I had never seen a dog quite like him. Only six months old, he was tall, about 32 inches at the shoulder and long, 45 inches or so from his nose to his butt. He had a ridiculously big nose. He was light brown, shaggy and displayed all of the grace of a newborn colt. He clunked when he sat down and got all twisted up in his legs when he tried to stand up. I was thinking that the dog was pretty unlikely for the job but my wife was busy falling in love with the animal. His owner, a sweet young woman, explained that she had gotten him on a whim, not realizing how big he was going to get. She told me his history and gave him class ‘A’ bonafides. She told me he was an Anatolian Shepherd, a kind of Turkish mountain dog used for guarding sheep against wolves. Coyotes are like wolves.
So, we took him home. We named him Ruckus and while he was getting used to the place and we were getting used to him I started noticing some peculiarities. One was he liked to chew things. All puppies like to chew things but not all puppies weigh 150 pounds. Ruckus was a big furry chipper-shredder. He chewed up axe handles, rake handles, hammer handles and lawn furniture. He even chewed a couple of the porch balusters in half.
We discovered that Ruckus was somewhat of a juvenile delinquent when we received a series of phone messages one summer day. The first one was from the tourist lodge up the road. A ladies voice was asking if we were the people with the big dog. The voice said that he was up at the lodge and that we could come up and get him. The second one was the same voice with a touch of concern added, it said that the big dog was still there and would we please come and get him. The third message was from the owner of the lodge, he said that the renters had called him and said a big dog was on the porch and eating their boots. I went outside and found Ruckus lying in the sun and looking entirely innocent (he’s good at looking innocent).
Things were going pretty good for about a week when another of my friends came by. We went for a hike and when we came back we took our boots off on the porch and left them outside. After having some coffee, my friend got up to leave and we went to the porch to get his boots. They were gone. Not long after that my neighbor called and said he was missing a boot. We looked for the missing boot while Ruckus chewed on something and looked innocent.
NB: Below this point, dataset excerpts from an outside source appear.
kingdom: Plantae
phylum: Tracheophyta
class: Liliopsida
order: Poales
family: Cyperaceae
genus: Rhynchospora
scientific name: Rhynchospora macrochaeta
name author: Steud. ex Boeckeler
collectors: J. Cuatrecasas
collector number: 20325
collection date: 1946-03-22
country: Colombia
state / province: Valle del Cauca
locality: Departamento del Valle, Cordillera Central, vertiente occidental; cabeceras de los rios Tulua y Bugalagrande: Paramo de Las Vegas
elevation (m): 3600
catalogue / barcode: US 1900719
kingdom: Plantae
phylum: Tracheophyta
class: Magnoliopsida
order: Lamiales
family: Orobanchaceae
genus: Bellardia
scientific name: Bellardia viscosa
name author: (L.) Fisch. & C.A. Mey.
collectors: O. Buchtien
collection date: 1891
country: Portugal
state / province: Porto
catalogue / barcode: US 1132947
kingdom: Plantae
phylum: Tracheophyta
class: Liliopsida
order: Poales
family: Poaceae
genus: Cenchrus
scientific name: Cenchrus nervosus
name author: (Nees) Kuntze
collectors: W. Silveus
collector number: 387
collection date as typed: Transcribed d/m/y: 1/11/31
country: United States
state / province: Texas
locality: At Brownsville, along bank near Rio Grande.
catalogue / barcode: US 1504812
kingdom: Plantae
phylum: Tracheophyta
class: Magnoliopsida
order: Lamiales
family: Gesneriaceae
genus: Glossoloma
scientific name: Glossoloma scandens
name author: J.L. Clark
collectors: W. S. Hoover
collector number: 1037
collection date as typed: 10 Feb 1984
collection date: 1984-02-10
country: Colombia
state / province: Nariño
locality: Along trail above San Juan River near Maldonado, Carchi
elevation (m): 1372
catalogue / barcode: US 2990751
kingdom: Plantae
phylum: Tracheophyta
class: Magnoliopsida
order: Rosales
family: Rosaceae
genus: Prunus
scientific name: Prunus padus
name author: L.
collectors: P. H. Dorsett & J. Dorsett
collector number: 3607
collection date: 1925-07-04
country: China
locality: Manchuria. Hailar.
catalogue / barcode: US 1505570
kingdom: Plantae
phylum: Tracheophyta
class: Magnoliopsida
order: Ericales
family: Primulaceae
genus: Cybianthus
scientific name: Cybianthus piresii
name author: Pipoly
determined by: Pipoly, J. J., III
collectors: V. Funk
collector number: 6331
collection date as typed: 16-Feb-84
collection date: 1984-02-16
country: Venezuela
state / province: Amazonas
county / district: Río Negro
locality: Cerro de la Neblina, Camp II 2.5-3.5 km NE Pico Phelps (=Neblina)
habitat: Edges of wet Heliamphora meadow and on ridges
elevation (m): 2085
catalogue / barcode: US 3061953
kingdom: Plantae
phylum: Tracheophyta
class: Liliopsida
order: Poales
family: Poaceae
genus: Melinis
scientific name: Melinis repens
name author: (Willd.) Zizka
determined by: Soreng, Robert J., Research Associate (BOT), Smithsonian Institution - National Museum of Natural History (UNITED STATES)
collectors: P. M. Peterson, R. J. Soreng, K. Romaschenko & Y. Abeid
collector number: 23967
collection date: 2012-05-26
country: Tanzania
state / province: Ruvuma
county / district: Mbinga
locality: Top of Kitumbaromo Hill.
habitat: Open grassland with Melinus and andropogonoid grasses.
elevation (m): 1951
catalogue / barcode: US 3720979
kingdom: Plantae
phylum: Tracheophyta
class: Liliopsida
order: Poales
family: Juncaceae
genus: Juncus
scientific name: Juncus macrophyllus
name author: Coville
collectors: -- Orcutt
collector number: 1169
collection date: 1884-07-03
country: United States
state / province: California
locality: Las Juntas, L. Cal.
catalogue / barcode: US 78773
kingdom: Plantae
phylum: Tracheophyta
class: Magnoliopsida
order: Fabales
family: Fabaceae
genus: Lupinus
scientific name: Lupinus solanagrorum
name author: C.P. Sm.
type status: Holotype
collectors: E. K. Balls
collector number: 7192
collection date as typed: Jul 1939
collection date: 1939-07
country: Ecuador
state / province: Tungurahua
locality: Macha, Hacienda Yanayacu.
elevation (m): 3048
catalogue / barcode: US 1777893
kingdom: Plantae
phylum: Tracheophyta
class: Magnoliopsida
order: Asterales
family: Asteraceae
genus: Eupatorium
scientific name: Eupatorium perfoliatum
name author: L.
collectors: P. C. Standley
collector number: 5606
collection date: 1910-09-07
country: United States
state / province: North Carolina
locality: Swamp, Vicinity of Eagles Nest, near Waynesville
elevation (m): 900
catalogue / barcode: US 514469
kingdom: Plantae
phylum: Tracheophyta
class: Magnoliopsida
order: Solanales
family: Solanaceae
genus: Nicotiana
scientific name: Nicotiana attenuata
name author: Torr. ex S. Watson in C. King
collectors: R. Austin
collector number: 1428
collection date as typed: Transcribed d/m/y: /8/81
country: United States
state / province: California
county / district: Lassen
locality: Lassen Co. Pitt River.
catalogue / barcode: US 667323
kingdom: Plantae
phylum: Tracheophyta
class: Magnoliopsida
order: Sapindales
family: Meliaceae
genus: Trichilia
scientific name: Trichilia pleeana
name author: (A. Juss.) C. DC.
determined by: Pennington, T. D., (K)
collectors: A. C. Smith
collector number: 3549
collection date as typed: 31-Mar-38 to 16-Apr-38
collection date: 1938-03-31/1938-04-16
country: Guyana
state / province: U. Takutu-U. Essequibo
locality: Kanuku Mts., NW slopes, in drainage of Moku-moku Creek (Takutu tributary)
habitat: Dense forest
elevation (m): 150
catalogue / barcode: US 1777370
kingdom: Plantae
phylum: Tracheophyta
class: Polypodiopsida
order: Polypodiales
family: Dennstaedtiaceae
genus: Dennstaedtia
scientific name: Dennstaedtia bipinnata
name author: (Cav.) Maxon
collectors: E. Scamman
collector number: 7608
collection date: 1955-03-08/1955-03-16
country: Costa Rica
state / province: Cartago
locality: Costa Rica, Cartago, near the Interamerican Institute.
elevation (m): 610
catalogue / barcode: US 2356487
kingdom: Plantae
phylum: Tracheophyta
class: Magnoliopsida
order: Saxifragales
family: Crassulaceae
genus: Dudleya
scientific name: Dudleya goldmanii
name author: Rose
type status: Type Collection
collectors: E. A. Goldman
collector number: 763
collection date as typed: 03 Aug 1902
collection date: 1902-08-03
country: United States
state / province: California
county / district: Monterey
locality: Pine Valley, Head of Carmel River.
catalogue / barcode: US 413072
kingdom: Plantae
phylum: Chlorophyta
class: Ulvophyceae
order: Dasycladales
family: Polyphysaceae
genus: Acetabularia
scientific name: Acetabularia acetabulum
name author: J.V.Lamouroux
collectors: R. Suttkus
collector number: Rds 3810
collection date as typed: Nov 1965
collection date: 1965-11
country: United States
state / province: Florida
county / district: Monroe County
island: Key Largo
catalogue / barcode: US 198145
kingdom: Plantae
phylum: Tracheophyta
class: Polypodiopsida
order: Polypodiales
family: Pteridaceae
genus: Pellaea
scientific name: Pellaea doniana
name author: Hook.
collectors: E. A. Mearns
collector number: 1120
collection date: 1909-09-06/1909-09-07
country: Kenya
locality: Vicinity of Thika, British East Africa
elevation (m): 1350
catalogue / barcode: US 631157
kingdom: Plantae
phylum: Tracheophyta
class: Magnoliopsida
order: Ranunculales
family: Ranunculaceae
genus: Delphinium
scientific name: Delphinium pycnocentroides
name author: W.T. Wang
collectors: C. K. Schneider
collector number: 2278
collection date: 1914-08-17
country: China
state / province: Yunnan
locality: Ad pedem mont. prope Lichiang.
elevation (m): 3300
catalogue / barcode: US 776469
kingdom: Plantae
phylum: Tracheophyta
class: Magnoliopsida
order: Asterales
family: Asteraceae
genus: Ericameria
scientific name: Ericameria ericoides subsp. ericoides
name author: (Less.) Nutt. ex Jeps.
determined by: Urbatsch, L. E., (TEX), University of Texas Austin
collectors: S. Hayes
I have to admit that I found the disappearing footwear situation fairly amusing until I caught him red-pawed with one of my favorite hiking boots.
But time passes and so do our enthusiasms. This is true even for dogs. So Ruckus eventually abandoned his petty thievery and took up new pastimes.
As he has matured he has answered the call of his genetics and taken up chasing deer, chastening turkeys, herding pickup trucks and defending a self-defined territory against coyotes and wolves.
We still hear the coyotes but haven’t seen a wolf since he took up residence. And me and the wife are still raising a Ruckus up here on the ridge.